Now seems like the perfect time to talk about him, as, through his writing, he is very much alive.

So I suppose this is not really a eulogy or an obituary. It is an article of appreciation, and since Salinger was such an intensely personal writer, I feel I am better qualified to assess the effect he has had on my life than to try to gauge his cultural influence or anything like that, and it is in that vein I will continue.

I learned from Salinger more than I ever learned in school, or from my friends, or really from anyone.

In school, I learned to act smart so teachers would praise me.
With friends, I learned to act funny so people would like me.
From Salinger, I learned not to act.

The heroes of Salinger’s work are generally heroes by virtue of their honesty and love of honesty. They seek authenticity in a world populated by, as the main character of “The Catcher in the Rye,” Holden Caulfield, might say, “phonies”. The truth they seek, and the sensitivity with which they seek it, is inspiring.

Despite the ease with which Salinger could separate the world into real people and phonies, however, no one is ever better than anyone. An intense love of people pervades Salinger’s work. There are no villains, only strangers. There is no judgment, only sympathy. Even though his work is thematically strong, these themes never come at the expense of the characters.

What the reader learns, they learn from people who seem as real as them, as weak and as wise as they can be.
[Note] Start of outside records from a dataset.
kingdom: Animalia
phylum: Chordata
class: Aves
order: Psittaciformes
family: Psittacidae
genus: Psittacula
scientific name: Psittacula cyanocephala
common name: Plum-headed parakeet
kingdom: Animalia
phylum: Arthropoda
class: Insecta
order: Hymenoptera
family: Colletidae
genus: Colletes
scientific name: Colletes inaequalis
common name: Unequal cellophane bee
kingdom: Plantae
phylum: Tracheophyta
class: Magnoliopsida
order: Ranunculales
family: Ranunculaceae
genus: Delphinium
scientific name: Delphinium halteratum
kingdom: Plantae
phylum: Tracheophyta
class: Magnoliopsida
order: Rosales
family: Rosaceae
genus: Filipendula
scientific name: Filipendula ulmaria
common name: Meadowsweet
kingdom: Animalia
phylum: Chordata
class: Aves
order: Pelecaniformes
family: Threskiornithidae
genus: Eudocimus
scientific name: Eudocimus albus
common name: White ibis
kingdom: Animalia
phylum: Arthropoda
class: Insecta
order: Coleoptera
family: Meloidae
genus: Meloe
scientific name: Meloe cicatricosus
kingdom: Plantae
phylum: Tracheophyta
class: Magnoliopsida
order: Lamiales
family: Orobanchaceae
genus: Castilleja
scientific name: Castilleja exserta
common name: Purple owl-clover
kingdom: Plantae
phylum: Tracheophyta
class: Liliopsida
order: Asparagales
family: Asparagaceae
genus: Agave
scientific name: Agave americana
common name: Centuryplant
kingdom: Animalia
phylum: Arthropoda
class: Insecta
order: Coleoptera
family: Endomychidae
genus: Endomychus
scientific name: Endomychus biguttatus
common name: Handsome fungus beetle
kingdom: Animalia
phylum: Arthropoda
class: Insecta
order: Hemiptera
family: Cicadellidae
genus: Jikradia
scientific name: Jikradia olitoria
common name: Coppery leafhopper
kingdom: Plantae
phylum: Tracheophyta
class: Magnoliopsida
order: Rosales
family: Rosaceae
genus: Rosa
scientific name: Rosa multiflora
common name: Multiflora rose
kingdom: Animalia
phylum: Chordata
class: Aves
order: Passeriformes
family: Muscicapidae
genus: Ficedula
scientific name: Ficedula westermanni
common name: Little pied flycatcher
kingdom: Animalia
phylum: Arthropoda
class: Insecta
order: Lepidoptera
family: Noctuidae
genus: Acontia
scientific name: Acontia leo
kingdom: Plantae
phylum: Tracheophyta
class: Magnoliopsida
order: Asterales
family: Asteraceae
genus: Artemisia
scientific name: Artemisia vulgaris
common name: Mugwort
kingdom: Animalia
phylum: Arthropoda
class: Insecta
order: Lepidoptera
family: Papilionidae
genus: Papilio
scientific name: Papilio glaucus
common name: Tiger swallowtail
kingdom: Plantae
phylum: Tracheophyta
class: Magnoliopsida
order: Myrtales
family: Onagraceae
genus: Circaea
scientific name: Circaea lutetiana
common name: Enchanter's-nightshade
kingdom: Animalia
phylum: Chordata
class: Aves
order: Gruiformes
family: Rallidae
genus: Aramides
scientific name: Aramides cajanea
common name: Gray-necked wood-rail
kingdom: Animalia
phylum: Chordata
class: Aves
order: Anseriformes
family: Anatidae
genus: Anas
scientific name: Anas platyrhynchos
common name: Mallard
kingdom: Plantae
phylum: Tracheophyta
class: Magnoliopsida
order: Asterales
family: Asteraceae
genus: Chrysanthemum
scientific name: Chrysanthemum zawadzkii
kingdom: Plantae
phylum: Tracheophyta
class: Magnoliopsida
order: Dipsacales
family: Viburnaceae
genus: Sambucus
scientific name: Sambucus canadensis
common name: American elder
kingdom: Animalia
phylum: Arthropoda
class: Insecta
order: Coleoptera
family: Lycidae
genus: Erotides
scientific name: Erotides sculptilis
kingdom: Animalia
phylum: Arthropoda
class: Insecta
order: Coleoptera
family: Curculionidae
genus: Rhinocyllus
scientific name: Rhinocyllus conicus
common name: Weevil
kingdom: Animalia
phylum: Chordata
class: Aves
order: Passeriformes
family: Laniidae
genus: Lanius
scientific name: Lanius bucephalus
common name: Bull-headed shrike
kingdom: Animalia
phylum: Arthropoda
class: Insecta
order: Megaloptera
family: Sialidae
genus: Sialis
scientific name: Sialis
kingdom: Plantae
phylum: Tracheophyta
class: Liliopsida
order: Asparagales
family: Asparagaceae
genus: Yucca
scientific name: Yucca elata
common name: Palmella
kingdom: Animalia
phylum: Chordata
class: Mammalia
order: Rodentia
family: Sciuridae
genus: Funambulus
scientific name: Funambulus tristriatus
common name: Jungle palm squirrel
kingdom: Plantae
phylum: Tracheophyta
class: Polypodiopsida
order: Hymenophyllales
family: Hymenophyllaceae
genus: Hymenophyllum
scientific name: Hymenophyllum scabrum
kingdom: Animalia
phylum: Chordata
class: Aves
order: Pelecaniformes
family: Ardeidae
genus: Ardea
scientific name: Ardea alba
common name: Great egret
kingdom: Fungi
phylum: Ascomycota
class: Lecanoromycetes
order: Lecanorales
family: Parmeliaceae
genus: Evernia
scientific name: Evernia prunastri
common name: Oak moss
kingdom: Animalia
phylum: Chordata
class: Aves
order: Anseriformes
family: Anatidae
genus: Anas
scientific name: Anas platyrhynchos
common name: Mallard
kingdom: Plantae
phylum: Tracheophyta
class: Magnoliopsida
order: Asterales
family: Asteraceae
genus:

Salinger cut down the differences between people and highlights the fact that we are all basically the same, scared and curious and always searching for something to hold on to.

It is from him that I learned to strive to not be judgmental, but try to understand people. Salinger never gets preachy; his characters struggle with this as much as anyone.

“Franny and Zooey” is, at its core, the story of a young girl learning to accept the world for what it is and people for doing what they do, and her journey is familiar to just about anyone.

All in all, Salinger helped me cope with a reality that is sometimes seems painfully absurd and superficial.

On good days, I feel like I owe him my peace of mind; on bad days, I feel like I owe him my sanity.

His wisdom and humanity continue to be an inspiration for me, and for countless others who have read his work and been affected by it.

In the wake of his death, we can only look back, appreciate what he has done, and wait for someone to cash in on the film rights for “The Catcher in the Rye”.